2024 Heritage Highlights Exhibit: Featuring Items Important to Cape Codders

By Jennifer Madden, Director of Collections & Exhibitions

Recently many visitors to Heritage have been saying the same thing – they want to hear more local stories. We listened! This season the Heritage Highlights exhibit in the Art and Carousel Gallery features items made or used by Cape Codders. Some were given to loved ones as gifts. Some were handmade to be purchased by neighbors. Some documented educational achievements. They aren’t so different from the objects that we make, use, and treasure today.

Notably, many of these items are recent acquisitions. The Heritage collection is always changing as we add new items to expand the number and types of stories we can share. The recent additions to the collection that are on exhibit for the first time include: a painted leather fire bucket from Sandwich that was made about 1870 for the town’s first piece of firefighting equipment, a hook and ladder truck; a trade sign in the form of a pocket watch from John Baxter’s West Dennis jewelry store; a broadside advertising the Barnstable County Fair in its fourth year in 1848; and a large and colorful needlework from 1835 documenting the family of Seth and Ruth Nickerson of Provincetown completed by their daughter Ruth.

The Heritage Highlights exhibit also includes some rarely seen favorites, including: a doorstop in the shape of a lion made at the Manomet Iron Works about 1850 in Bournedale; a handmade violin crafted by Sandwich resident David Percival in 1840; a friendship quilt stitched by residents of North Falmouth for their children’s teacher Emly Spring; Ralph Cahoon’s painted view of Sandwich; a selection of silver made by Cape Cod silversmiths; and a delightful set of hand-drawn maps completed by students at a local school in the 1830s.

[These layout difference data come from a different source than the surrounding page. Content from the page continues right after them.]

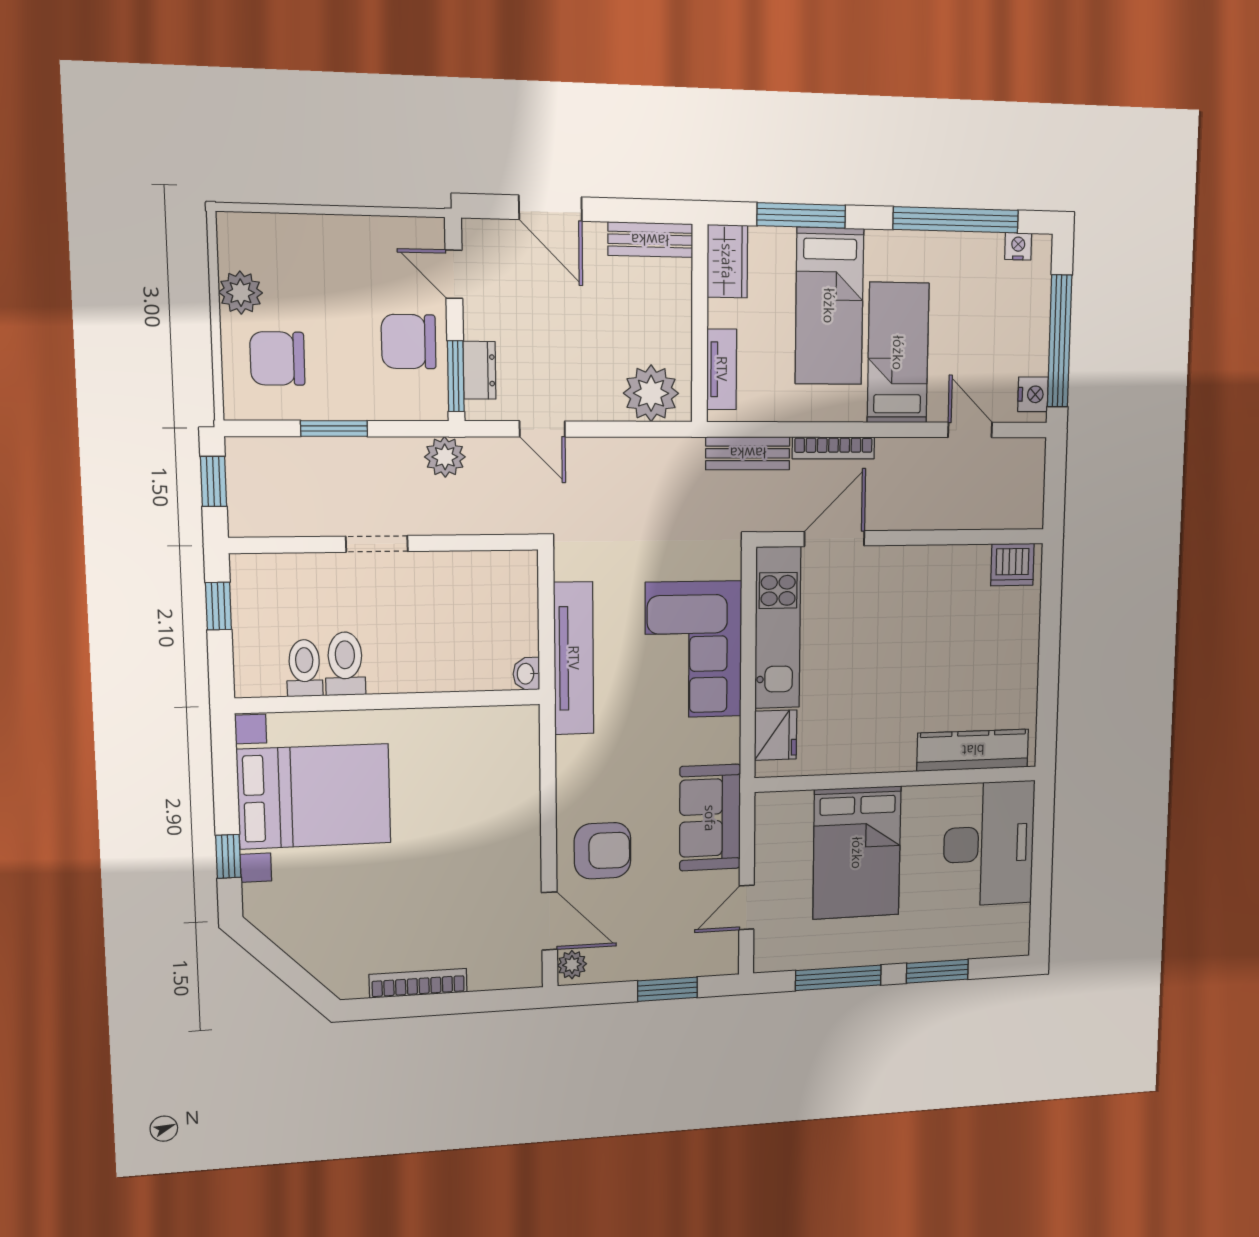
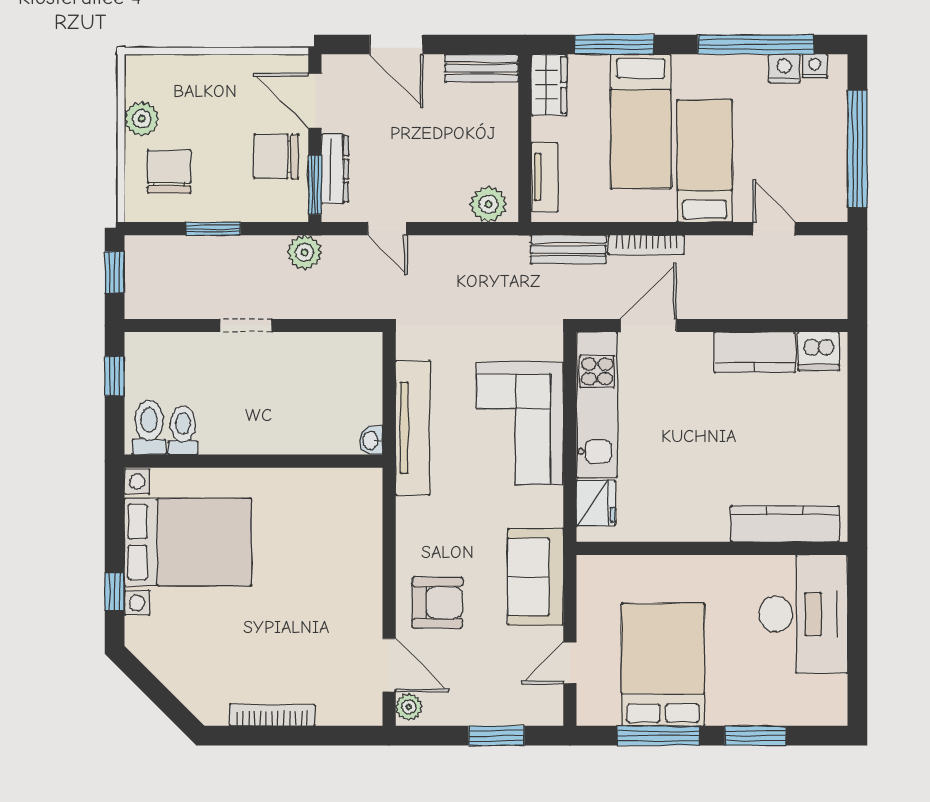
door: (454, 274) -> (315, 101), width x1.38
chair: (277, 359) -> (169, 172), turned 90
dresser: (479, 370) -> (335, 169), width x1.44
plant: (651, 393) -> (488, 204), width x0.73, depth x0.73
nightstand: (1033, 394) -> (784, 68), moved, turned -90
kitchen counter: (946, 567) -> (755, 352), added
toilet: (345, 664) -> (149, 427), moved
bed: (857, 853) -> (663, 665), moved, turned 180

New exhibitions provide an opportunity to delve deeper into the history of the items being displayed. For example, I conducted primary source research and discovered the name of the teacher for whom the friendship quilt was made. Now the story of that quilt is more meaningful. After all, that’s what museums do. We save items from the past and share their stories to make connections between the past, the present, and the future. Perhaps you will discover a story that speaks to you.